Equitable crime rhetoric?

Inherent in this neutrality paradigm is also the idea that while it is men who oppress women, currently, the tables have turned.

It is always served as a zero-sum game, wherein women are now using false allegations to ‘oppress men’. As psychologist Nicola Gavey and Virginia Gow (2001) puts, the news articles repeatedly used an ‘equitable crime’ rhetoric. One below from an online portal ‘The Print’ openly forwards this idea ‘equitable crime’.

“Young women standing up to sexism and female objectification — as some did when the Bois Locker Room controversy first broke — shows that that wheel isn’t going to turn as smoothly as it once did.
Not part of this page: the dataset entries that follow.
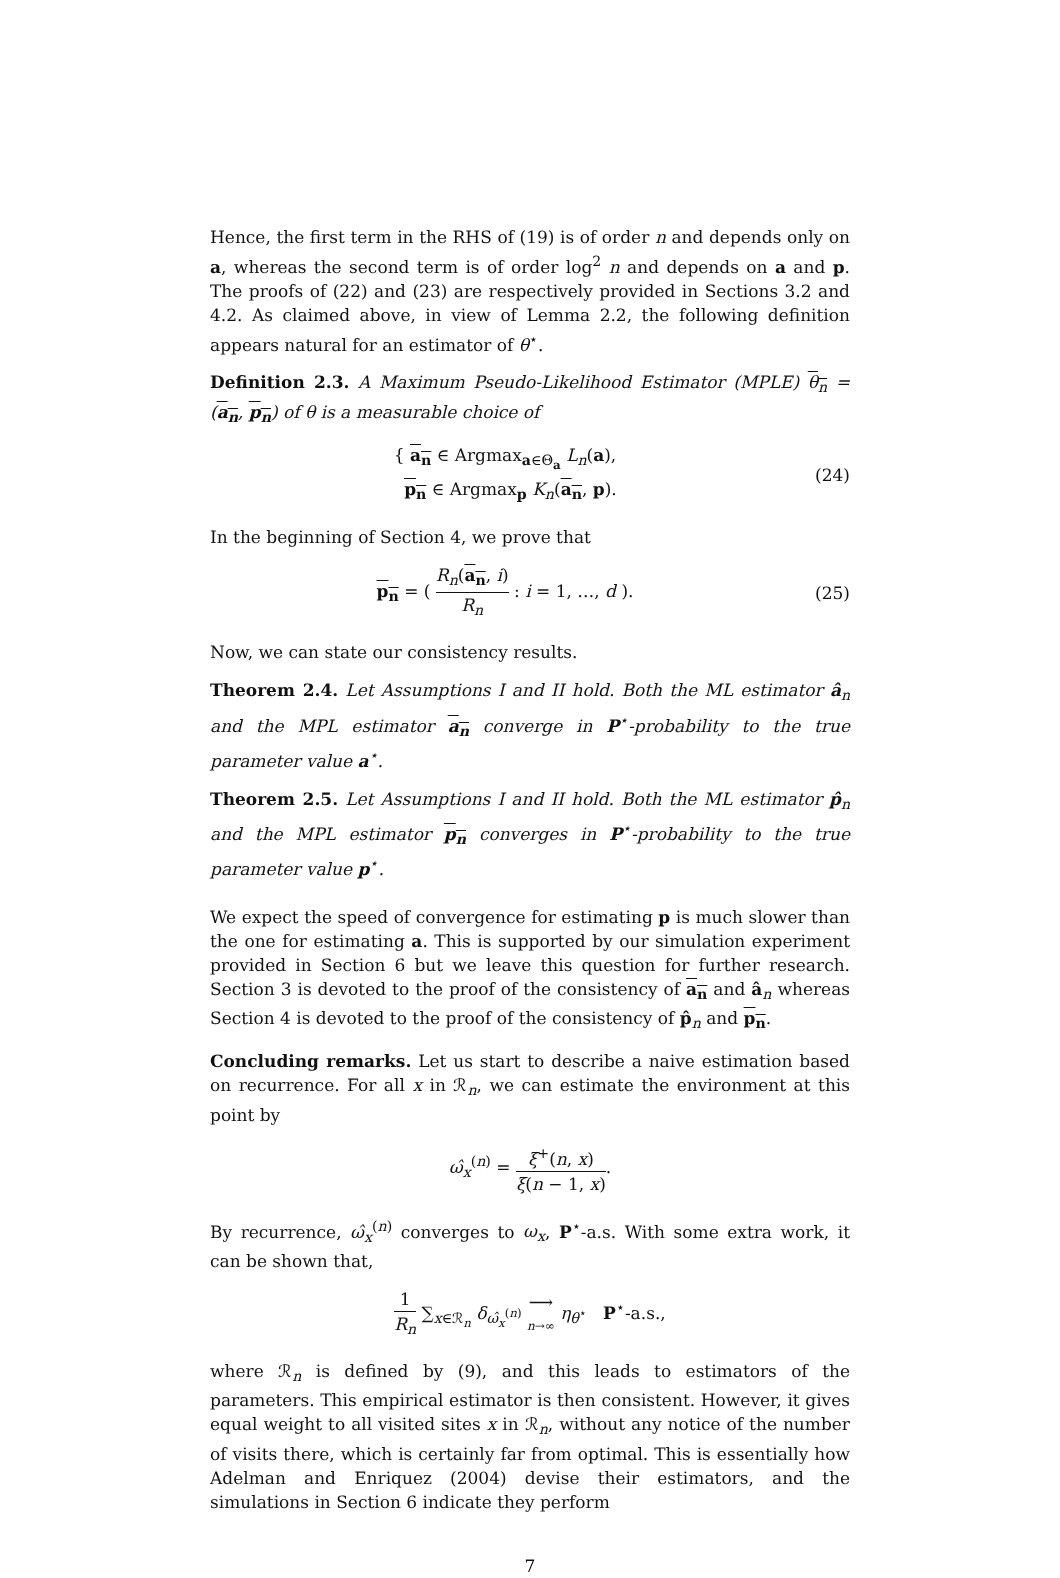Hence, the first term in the RHS of (19) is of order n and depends only on a, whereas the second term is of order log<sup>2</sup> n and depends on a and p. The proofs of (22) and (23) are respectively provided in Sections 3.2 and 4.2. As claimed above, in view of Lemma 2.2, the following definition appears natural for an estimator of θ<sup>⋆</sup>.
Definition 2.3. A Maximum Pseudo-Likelihood Estimator (MPLE) θ<sub>n</sub> = (a<sub>n</sub>, p<sub>n</sub>) of θ is a measurable choice of
{ a<sub>n</sub> ∈ Argmax<sub>a∈Θ<sub>a</sub></sub> L<sub>n</sub>(a),
p<sub>n</sub> ∈ Argmax<sub>p</sub> K<sub>n</sub>(a<sub>n</sub>, p).
(24)
In the beginning of Section 4, we prove that
p<sub>n</sub> = ( R<sub>n</sub>(a<sub>n</sub>, i) R<sub>n</sub> : i = 1, …, d ).
(25)
Now, we can state our consistency results.
Theorem 2.4. Let Assumptions I and II hold. Both the ML estimator â<sub>n</sub> and the MPL estimator a<sub>n</sub> converge in P<sup>⋆</sup>-probability to the true parameter value a<sup>⋆</sup>.
Theorem 2.5. Let Assumptions I and II hold. Both the ML estimator p̂<sub>n</sub> and the MPL estimator p<sub>n</sub> converges in P<sup>⋆</sup>-probability to the true parameter value p<sup>⋆</sup>.
We expect the speed of convergence for estimating p is much slower than the one for estimating a. This is supported by our simulation experiment provided in Section 6 but we leave this question for further research. Section 3 is devoted to the proof of the consistency of a<sub>n</sub> and â<sub>n</sub> whereas Section 4 is devoted to the proof of the consistency of p̂<sub>n</sub> and p<sub>n</sub>.
Concluding remarks. Let us start to describe a naive estimation based on recurrence. For all x in ℛ<sub>n</sub>, we can estimate the environment at this point by
ω̂<sub>x</sub><sup>(n)</sup> = ξ<sup>+</sup>(n, x) ξ(n − 1, x).
By recurrence, ω̂<sub>x</sub><sup>(n)</sup> converges to ω<sub>x</sub>, P<sup>⋆</sup>-a.s. With some extra work, it can be shown that,
1 R<sub>n</sub> ∑<sub>x∈ℛ<sub>n</sub></sub> δ<sub>ω̂<sub>x</sub><sup>(n)</sup></sub> ⟶ n→∞ η<sub>θ<sup>⋆</sup></sub> P<sup>⋆</sup>-a.s.,
where ℛ<sub>n</sub> is defined by (9), and this leads to estimators of the parameters. This empirical estimator is then consistent. However, it gives equal weight to all visited sites x in ℛ<sub>n</sub>, without any notice of the number of visits there, which is certainly far from optimal. This is essentially how Adelman and Enriquez (2004) devise their estimators, and the simulations in Section 6 indicate they perform
7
But, when you call out bad behaviour, you need to call it out in everyone, even if it’s the person on your side”. (The Print, 12 May 2020)

The ‘Snapchat development’ completely fits this ‘equitable crime’ rhetoric. Not to mention that prior to this ‘Snapchat development’, screenshots of a dubious ‘Girls Locker Room’ were in circulation as a way to mark ‘equitable crime’.

Although most media channels instantly confirmed that the nature of even these ‘Girls Locker Room’ screenshots were different, for a few hours, ‘Girls Locker Room’ did its job in making both genders take the fall.

What is the takeaway?

I would like to highlight, a noted anthropologist, Veena Das’s take on neutrality. Das urges one to question the kind of neutrality our societies dwell upon – like, one of the developments in the ‘Bois Locker Room’ case where we say “both” genders are equally culpable.

Instead of the so-called neutral principles based on biased “infra-decisions” of giving statistical balanced results, one should look for fairness which is based on stakeholders having coordinated expectation from each other. Fairness would require us to peek inwards and question the publishing decisions – whether they are to suit some statistics or coordinate or impose a specific expectation.

Should we blame the girl who wanted to test a male friend with a hypothetical situation (heinous projection, without a doubt) and judge her in the same way we should examine voyeur and condemn misogyny?

It is time we are critical of such ‘twists’ which fed to us under the garb statistical neutrality. Instead, we should be looking for coordinated fairness instead.